Tuesday, May 04, 2010



Labour's hypocrisy on whaling

When National came out in March as supporting the resumption of the commercial slaughter of whales (a position that it has subsequently backed away from), the Labour Party and Chris Carter in particular were vocal in their opposition, denouncing the plan and launching a petition to oppose it. From their public statements, you'd get the impression that Labour opposed the resumption of any commercial whaling. But you'd be wrong. Pundit's Claire Browning has a major scoop today with MFAT papers showing that the IWC negotiations to resume commercial whaling were actively pushed by Phil Goff and Chris Carter during their time in office. Negotiations on a revised management scheme to govern commercial whaling morphed from being an activity quietly carried out in the background as a contingency plan if the moratorium was ever overturned to being actively pushed at a high level by Carter and the Labour Cabinet.
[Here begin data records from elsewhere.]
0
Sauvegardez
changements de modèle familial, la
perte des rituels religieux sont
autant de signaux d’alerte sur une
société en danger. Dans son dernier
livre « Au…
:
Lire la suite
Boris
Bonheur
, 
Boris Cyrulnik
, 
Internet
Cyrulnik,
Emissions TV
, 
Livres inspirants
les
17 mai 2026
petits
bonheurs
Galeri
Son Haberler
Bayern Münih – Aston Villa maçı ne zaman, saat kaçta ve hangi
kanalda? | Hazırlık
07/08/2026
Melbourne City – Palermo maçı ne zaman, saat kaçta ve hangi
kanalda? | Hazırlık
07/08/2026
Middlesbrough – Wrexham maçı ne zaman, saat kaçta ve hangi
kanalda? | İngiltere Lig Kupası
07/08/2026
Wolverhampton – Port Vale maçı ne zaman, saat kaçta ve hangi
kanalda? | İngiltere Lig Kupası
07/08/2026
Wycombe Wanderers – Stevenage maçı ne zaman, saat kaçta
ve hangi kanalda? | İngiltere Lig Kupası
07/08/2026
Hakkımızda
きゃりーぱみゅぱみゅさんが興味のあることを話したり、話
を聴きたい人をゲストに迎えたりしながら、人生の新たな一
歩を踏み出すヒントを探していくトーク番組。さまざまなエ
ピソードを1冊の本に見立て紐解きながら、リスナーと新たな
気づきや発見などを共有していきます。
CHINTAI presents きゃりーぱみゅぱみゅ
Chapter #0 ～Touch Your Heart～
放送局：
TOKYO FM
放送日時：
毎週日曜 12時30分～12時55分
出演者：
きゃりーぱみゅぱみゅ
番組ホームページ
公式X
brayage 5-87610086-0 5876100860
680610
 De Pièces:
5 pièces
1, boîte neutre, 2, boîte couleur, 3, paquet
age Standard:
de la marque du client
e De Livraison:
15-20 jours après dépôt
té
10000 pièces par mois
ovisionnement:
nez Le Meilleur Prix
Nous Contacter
Meanwhile, threats to take Japan to the International Court of Justice to enforce the Southern Ocean Whale Sanctuary were downplayed. The difference between this and National's position? SFA.

Read the whole thing for the juicy quotes (of which there will be more when the full papers are eventually released; they're currently being held up by Labour). But the overall picture is one of utter hypocrisy on Carter's part. Key’s whaling policy: unpopular, short-sighted and certainly never Labour’s? Yeah, right.

I despise hypocrites, and I despise politicians who try to take the public for a ride. Carter is both - and he deserves our utter contempt.